Limited Liability Company hereinafter referred to as Company is a legal entity which is a capital partnership. It is established based on an agreement to conduct a business activities with authorized capital. This is entirely divided into shares or individual legal entities which all meet the criteria for Micro and meet the requirements set out in The Law on Limited Liability Companies and its implementing regulations (Law Number 11 of 2020 regarding Job Creation) which changes several definitions of Limited Liability Companies as regulated in Law Number 40 of 2007 (hereinafter referred to as UUPT). The research method used in this writing is a normative legal research method which analyzes the problem through an approach to legislation, theory and applicable principles. Talking about the applicable provisions in the important organs of the Limited Liability Company. The Limited Liability Company Organ itself is a Group of Organs consisting of the General Meeting of Shareholders (hereinafter referred to as GMS), the Board of Directors, and the Board of Commissioners. Among the three organs of a limited liability company, the directors have full authority over the company. Based on the provisions  of Article 1 paragraph (5) of the Company Law, “The Board of Directors is an organ of the Company which is authorized and fully responsible for the management of the Company for the benefit of the Company in accordance with the aims and objectives of the Company and represents the Company both inside and outside the court in accordance with the provisions of the articles of association”. Besides that, in a company, the board of directors is the party who has the most important role, both in managing the company, managing it, and advancing it. The Board of Directors is appointed by the GMS, as referred to in Article 94 paragraph (1) of the Company Law, that; “Members of the Board of Directors are appointed by the GMS.” And further paragraph (3) members of the Board of Directors are appointed for a certain period of time and may be reappointed.
董事会与董事发生冲突时对公司执行的责任
有限责任公司(以下简称公司)是资本合伙制的法人实体。

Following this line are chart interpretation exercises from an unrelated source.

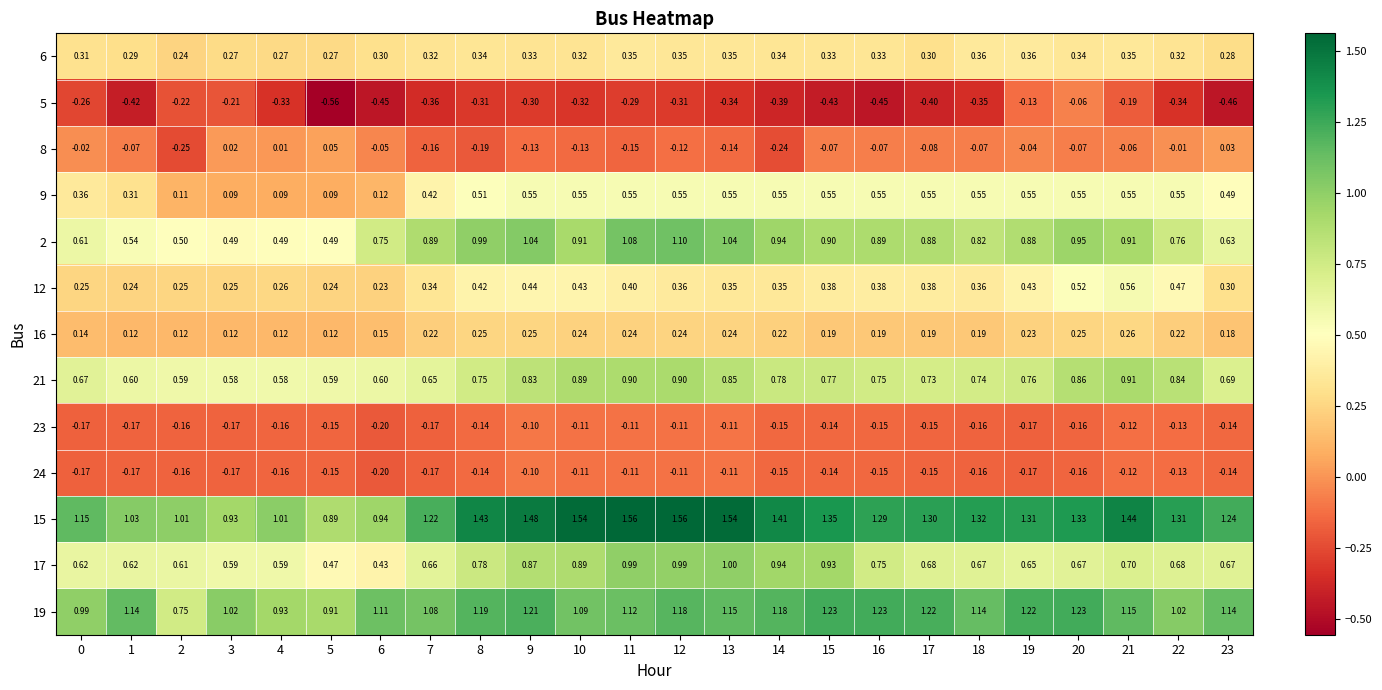

At which category is the sum across all series the highest?

12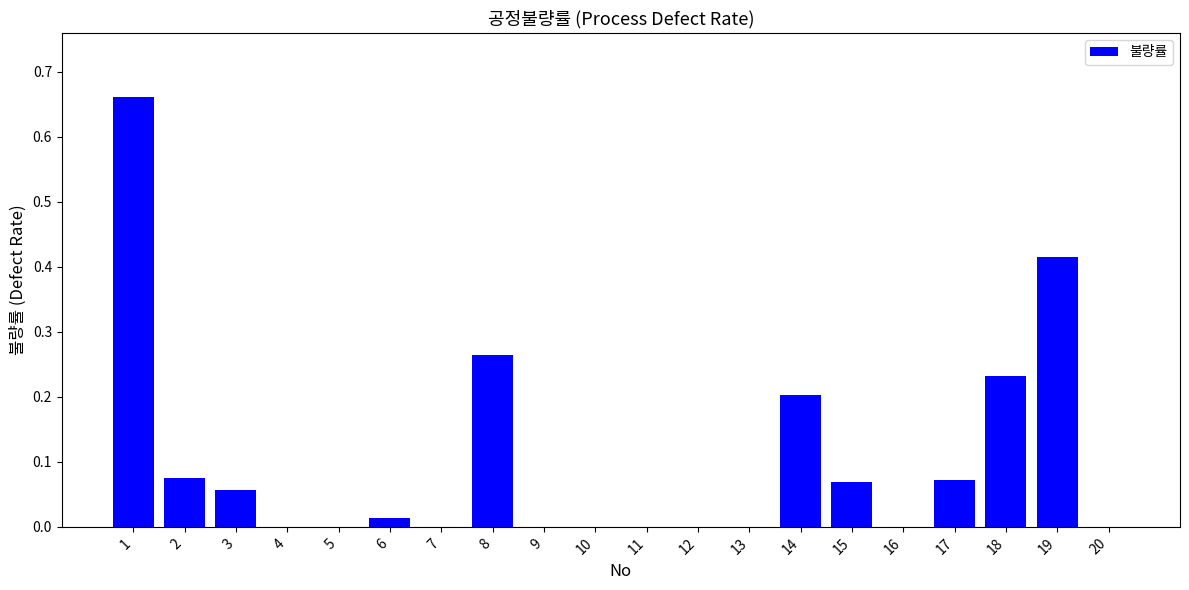

The value at 16 is 0.2. True or false?

False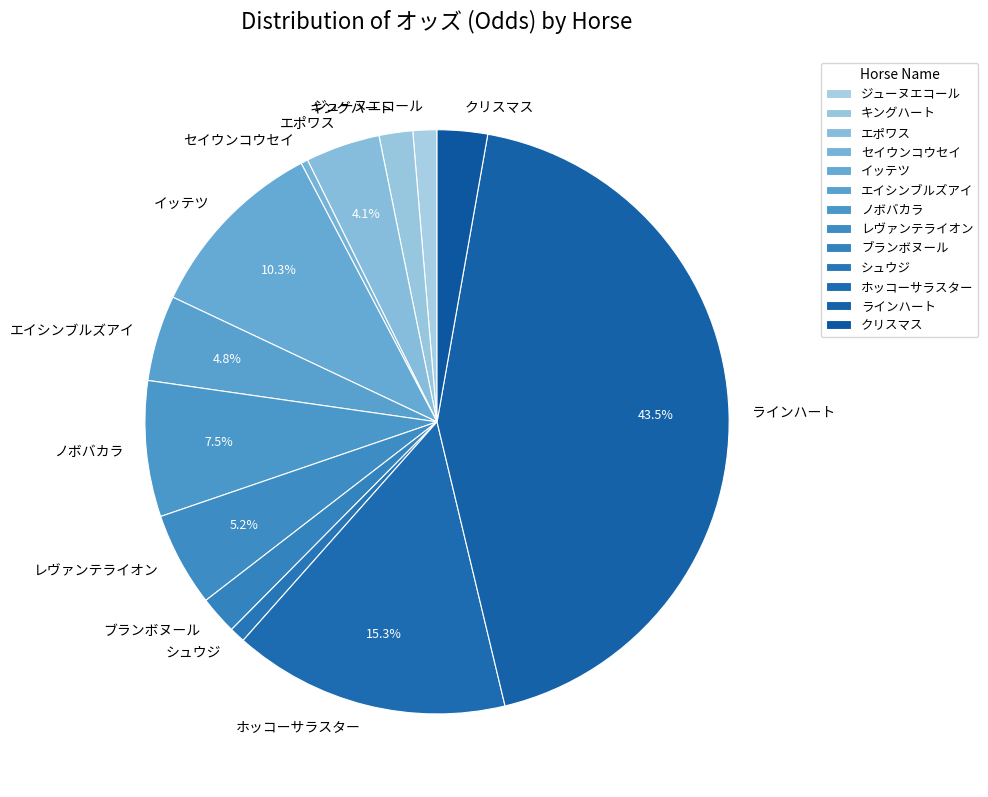

Do ブランボヌール and ホッコーサラスター together represent more than half of the pie?

No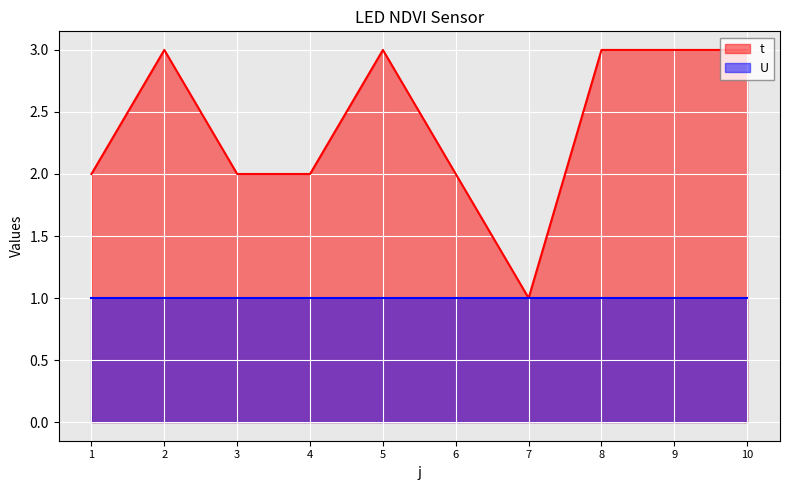

Reading left to right, list all the values displayed in this chart.

1=2	2=3	3=2	4=2	5=3	6=2	7=1	8=3	9=3	10=3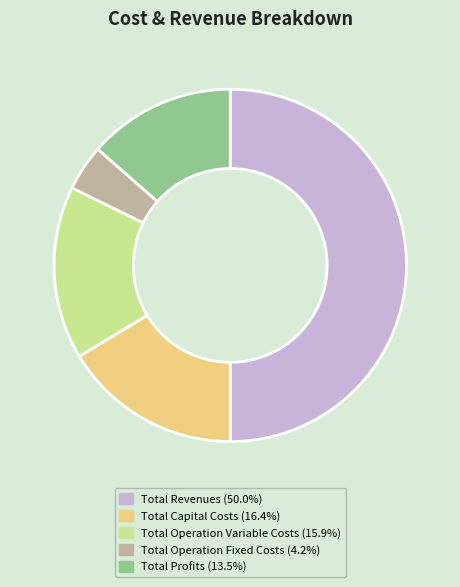

Is Total Capital Costs (16.4%) the majority of the pie?

No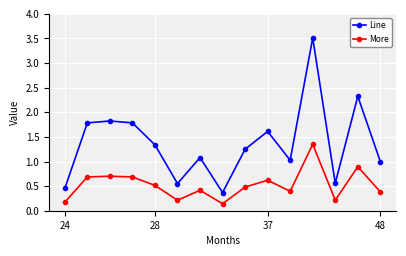

What is the value of the Line point at the 12th from the left?

3.5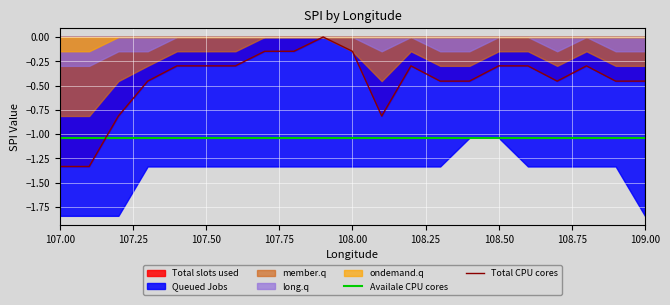

True or false: Total CPU cores and Availale CPU cores cross at least once.

True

它是根据协议建立的,以法定资本进行商业活动。这完全分为股份或单独的法人实体,它们都符合微型公司的标准,并符合《有限责任公司法》及其实施条例(2020年第11号法律关于创造就业机会)的要求,该条例修改了2007年第40号法律(以下简称“UUPT”)中规定的有限责任公司的若干定义。本文采用的研究方法是一种规范的法律研究方法,通过立法、理论和适用原则的方法来分析问题。浅谈有限责任公司重要机构的适用规定。有限责任公司机构本身是由股东大会(以下简称股东大会)、董事会、董事会组成的一组机构。在有限责任公司的三个机构中,董事对公司拥有完全的权力。根据《公司法》第一条第(五)款的规定,“董事会是公司的一个机构,根据公司的宗旨和目标,为公司的利益对公司进行管理,并根据公司章程的规定在法院内外代表公司”。此外,在一个公司里,董事会是最重要的一方,无论是管理公司,管理公司,还是推动公司发展。依照公司法第九十四条第(一)款的规定,董事会由企业管理委员会任命;“董事会成员由GMS任命。”第(3)款规定董事会成员的任期为一定期限,并可连任。
本文章由计算机程序翻译,如有差异,请以英文原文为准。